Geçen gün okuduğum bir haber, üstüne Miami’deki müzik festivaline giden bir arkadaşımın anlattıkları, kadınların göğüsleriyle ilgili takıntılarının iyice tavana vurduğunun göstergesidir!
Miami’de vitrin modellerinin dahi göğüsleri büyütülüyormuş, sokaklarda serbestçe bikiniyle dolaşan kadınların hemen tamamının göğüsleri ‘modifiye’ imiş. Belli ki dünyanın bu yöresinde estetik operasyonlar sadece ünlülere özgü bir ‘ayrıcalık’ olmaktan çıkıp halka inmiş! Peki, bu göğüslerin vücudun intim bir bölgesi olmaktan çıkıp insanların gözüne sokuluyor olmasına ne demeli? Yapılı göğüsler iyiden iyiye bir metaya dönüşüyor, sahipleri olur olmaz yerlerde göğüslerinin ortaya dökülüp saçılmasına hiç itiraz etmiyor.
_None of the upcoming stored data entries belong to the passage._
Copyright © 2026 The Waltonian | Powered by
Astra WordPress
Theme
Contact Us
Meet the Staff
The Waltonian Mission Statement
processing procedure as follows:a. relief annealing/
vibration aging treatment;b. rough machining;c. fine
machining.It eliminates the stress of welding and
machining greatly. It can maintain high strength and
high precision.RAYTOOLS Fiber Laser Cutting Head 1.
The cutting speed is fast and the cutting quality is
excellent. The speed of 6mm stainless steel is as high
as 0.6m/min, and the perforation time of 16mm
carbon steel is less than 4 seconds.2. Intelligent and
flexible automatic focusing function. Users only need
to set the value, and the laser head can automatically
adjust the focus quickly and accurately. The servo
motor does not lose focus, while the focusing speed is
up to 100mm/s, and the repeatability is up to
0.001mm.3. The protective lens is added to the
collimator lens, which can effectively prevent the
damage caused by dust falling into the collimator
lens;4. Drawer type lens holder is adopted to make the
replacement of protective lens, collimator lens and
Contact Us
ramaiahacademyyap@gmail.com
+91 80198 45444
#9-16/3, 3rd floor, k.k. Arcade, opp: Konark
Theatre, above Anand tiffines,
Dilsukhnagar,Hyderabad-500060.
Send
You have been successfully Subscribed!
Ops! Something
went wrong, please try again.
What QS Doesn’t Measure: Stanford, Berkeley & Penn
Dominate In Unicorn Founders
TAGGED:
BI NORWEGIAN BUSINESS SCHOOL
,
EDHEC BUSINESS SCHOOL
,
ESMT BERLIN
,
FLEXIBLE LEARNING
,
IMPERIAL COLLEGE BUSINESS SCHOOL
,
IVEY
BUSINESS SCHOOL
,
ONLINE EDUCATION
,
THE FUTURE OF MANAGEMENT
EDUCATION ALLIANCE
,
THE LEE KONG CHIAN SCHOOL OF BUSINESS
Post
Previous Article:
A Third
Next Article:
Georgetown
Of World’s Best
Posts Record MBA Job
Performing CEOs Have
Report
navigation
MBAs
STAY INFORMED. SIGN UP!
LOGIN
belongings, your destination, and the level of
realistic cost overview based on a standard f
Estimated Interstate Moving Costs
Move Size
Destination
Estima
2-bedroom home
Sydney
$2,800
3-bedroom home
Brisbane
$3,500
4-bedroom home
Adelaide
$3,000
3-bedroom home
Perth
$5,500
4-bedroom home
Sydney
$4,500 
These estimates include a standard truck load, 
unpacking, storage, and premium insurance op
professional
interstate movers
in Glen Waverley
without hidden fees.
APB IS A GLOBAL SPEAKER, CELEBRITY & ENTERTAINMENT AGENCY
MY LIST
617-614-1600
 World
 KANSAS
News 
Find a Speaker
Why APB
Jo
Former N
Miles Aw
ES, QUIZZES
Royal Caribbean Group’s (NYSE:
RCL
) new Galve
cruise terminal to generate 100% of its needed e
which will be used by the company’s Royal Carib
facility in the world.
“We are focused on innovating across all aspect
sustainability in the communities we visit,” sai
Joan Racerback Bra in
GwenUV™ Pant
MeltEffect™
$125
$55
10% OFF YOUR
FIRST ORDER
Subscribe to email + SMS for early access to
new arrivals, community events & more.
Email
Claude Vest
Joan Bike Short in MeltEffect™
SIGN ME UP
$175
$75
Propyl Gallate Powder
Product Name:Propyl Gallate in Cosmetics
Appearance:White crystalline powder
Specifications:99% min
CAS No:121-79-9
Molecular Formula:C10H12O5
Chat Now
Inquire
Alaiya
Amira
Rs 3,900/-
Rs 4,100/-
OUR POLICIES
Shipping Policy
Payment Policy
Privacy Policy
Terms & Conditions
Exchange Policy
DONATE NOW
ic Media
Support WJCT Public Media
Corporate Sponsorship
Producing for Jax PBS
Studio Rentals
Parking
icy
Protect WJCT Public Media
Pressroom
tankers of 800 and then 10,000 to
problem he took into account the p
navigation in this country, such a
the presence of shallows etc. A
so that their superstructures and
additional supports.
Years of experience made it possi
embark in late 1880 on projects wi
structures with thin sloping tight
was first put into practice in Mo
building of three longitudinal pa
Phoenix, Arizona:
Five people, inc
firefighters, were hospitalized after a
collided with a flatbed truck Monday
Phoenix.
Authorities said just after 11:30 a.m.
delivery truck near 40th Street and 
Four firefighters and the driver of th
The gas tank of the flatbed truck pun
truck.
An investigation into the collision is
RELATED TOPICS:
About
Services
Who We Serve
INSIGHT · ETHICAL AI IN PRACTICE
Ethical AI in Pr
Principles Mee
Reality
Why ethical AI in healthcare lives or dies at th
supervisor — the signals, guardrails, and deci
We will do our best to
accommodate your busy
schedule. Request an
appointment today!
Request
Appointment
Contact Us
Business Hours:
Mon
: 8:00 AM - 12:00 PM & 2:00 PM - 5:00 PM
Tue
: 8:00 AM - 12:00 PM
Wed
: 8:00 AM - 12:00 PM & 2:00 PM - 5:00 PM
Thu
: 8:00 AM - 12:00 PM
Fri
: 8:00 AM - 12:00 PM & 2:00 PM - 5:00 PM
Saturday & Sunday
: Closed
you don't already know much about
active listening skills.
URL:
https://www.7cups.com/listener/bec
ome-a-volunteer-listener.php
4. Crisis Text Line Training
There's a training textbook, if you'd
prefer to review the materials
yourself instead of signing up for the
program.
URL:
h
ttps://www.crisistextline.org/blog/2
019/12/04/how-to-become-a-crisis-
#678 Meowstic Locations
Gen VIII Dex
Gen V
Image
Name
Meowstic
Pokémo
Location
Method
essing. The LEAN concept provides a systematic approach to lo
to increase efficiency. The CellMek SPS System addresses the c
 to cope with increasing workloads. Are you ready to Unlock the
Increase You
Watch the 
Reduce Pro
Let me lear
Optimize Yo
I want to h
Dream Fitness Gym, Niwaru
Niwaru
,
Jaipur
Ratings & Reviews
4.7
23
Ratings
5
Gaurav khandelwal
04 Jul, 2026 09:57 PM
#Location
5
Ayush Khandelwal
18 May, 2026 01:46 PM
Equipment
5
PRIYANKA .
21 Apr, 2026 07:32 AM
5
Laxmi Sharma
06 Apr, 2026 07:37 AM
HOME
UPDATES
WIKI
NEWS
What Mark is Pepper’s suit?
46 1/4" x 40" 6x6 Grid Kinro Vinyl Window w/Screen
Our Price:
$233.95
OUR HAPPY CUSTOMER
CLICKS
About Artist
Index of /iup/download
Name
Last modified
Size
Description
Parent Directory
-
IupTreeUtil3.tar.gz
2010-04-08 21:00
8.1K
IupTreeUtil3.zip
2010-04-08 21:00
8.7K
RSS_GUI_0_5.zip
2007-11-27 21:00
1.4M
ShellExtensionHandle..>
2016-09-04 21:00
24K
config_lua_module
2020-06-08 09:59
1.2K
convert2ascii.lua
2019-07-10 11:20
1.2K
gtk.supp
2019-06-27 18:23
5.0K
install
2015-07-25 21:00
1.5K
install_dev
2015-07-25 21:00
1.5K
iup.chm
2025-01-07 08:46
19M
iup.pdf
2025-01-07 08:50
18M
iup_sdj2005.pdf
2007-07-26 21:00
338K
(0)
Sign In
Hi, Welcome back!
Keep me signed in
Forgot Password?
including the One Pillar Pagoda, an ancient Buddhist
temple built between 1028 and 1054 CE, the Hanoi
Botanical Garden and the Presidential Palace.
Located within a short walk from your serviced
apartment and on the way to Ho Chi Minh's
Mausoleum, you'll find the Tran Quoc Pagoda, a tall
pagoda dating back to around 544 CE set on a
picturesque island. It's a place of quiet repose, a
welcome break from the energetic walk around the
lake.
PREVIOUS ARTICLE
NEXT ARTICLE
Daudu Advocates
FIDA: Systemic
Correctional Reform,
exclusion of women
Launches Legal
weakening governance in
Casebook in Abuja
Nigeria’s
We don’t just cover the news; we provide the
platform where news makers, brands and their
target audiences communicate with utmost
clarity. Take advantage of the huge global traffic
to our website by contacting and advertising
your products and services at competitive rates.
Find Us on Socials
Öte yandan şişirilmiş, bir nesneye dönüşmüş bu ‘nesne’lere dair homurtular da duyulmuyor değil. Örneğin Karayip Korsanları filminin yönetmeni Rob Marshall, serinin son bölümünde kesinlikle silikon göğüslü aktrislere yer vermeyeceğini açıklamış. Benim de geçenlerde elime 70’lerin sonundan kalma bir Fırt dergisi geçti. Bu meşhur mizah dergisinin ikinci sayfasında (sayfanın adı da Yavru!) hep çıplak kadın resimleri yer alırdı. Fotoğraflara bakarken bu kadınlarda naif ve hoş bir şey var, nedir diye düşünürken farkettim: Hiçbirinin göğsü-burnu-dudağı yapılı değil. Bugünle kıyaslandığında solaryum öncesi, bembeyaz bikini izleriyle poz veren bu naif güzellikteki kadınlar, Başka Tanrının Çocukları gibi duruyor.
Bir de Nükhet Duru düştü aklıma. O saçlarını ortadan ayırıp topuz yaptığı, küçük göğüslerine rağmen beline kadar V yakalı tuvaletleri kendine müthiş yakıştırdığı, incecik olduğu günler. Zamanının ikonlarından biriydi Duru. Şimdiyse yaptırdığı ve inkar ettiği onca operasyonun ardından, benzerlerinden Nişantaşı’nda sürüsüyle olan, android kadınlardan birine dönüştü. Ne yazık!